(Text extractions from pages)
--- START ---

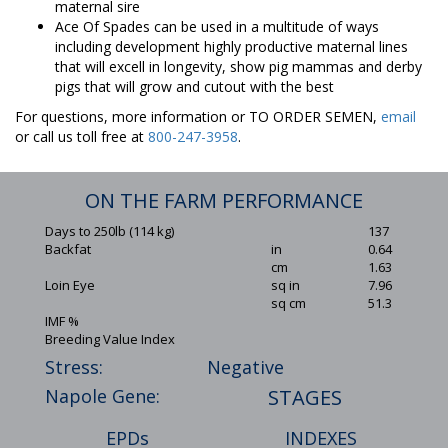
maternal sire
Ace Of Spades can be used in a multitude of ways
including development highly productive maternal lines
that will excell in longevity, show pig mammas and derby
pigs that will grow and cutout with the best
For questions, more information or TO ORDER SEMEN,
email
or call us toll free at
800-247-3958
.
ON THE FARM PERFORMANCE
Days to 250lb (114 kg)
137
Backfat
in
0.64
cm
1.63
Loin Eye
sq in
7.96
sq cm
51.3
IMF %
Breeding Value Index
Stress:
Negative
Napole Gene:
STAGES
EPDs
INDEXES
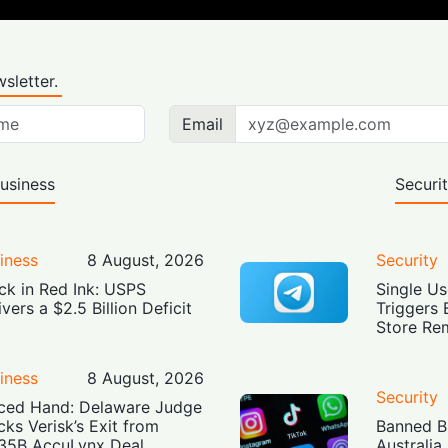
sletter.
Email
usiness
Securi
iness
8 August, 2026
Security
ck in Red Ink: USPS
Single Us
ivers a $2.5 Billion Deficit
Triggers 
Store Re
iness
8 August, 2026
Security
ced Hand: Delaware Judge
cks Verisk’s Exit from
Banned Bu
35B AccuLynx Deal
Australia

--- END ---

## What you have to do
Count the lines in the entries that contain the word "will", and give only the number.

## Task response
2